[Working data Boundary: Start]
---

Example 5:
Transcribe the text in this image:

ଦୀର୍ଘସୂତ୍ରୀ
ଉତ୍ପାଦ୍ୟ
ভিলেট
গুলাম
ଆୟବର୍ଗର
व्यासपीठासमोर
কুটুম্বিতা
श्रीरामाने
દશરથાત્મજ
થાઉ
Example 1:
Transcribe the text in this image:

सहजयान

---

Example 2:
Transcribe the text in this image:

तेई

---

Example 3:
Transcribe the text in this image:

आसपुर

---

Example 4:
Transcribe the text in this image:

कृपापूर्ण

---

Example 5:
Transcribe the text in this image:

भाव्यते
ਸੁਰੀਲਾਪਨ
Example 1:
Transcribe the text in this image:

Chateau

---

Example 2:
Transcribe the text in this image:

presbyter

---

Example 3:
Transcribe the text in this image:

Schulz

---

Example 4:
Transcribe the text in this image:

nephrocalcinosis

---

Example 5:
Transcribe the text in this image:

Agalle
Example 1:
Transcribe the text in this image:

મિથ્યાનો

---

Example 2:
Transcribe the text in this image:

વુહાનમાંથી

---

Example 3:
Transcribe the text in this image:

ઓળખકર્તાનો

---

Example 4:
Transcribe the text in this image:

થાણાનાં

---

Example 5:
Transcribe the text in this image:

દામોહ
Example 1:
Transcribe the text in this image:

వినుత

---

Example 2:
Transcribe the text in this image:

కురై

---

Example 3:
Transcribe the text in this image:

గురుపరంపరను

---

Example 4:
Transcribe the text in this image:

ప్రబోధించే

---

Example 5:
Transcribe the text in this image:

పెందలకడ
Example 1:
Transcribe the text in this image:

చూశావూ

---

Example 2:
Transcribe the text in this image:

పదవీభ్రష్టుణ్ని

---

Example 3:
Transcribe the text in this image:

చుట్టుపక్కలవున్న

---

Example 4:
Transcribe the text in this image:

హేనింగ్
[Working data Boundary: End]
* _Assigned task_: Set down each record again, exactly as written.

* _Answer for the task_:
---

Example 5:
Transcribe the text in this image:

ଦୀର୍ଘସୂତ୍ରୀ
ଉତ୍ପାଦ୍ୟ
ভিলেট
গুলাম
ଆୟବର୍ଗର
व्यासपीठासमोर
কুটুম্বিতা
श्रीरामाने
દશરથાત્મજ
થાઉ
Example 1:
Transcribe the text in this image:

सहजयान

---

Example 2:
Transcribe the text in this image:

तेई

---

Example 3:
Transcribe the text in this image:

आसपुर

---

Example 4:
Transcribe the text in this image:

कृपापूर्ण

---

Example 5:
Transcribe the text in this image:

भाव्यते
ਸੁਰੀਲਾਪਨ
Example 1:
Transcribe the text in this image:

Chateau

---

Example 2:
Transcribe the text in this image:

presbyter

---

Example 3:
Transcribe the text in this image:

Schulz

---

Example 4:
Transcribe the text in this image:

nephrocalcinosis

---

Example 5:
Transcribe the text in this image:

Agalle
Example 1:
Transcribe the text in this image:

મિથ્યાનો

---

Example 2:
Transcribe the text in this image:

વુહાનમાંથી

---

Example 3:
Transcribe the text in this image:

ઓળખકર્તાનો

---

Example 4:
Transcribe the text in this image:

થાણાનાં

---

Example 5:
Transcribe the text in this image:

દામોહ
Example 1:
Transcribe the text in this image:

వినుత

---

Example 2:
Transcribe the text in this image:

కురై

---

Example 3:
Transcribe the text in this image:

గురుపరంపరను

---

Example 4:
Transcribe the text in this image:

ప్రబోధించే

---

Example 5:
Transcribe the text in this image:

పెందలకడ
Example 1:
Transcribe the text in this image:

చూశావూ

---

Example 2:
Transcribe the text in this image:

పదవీభ్రష్టుణ్ని

---

Example 3:
Transcribe the text in this image:

చుట్టుపక్కలవున్న

---

Example 4:
Transcribe the text in this image:

హేనింగ్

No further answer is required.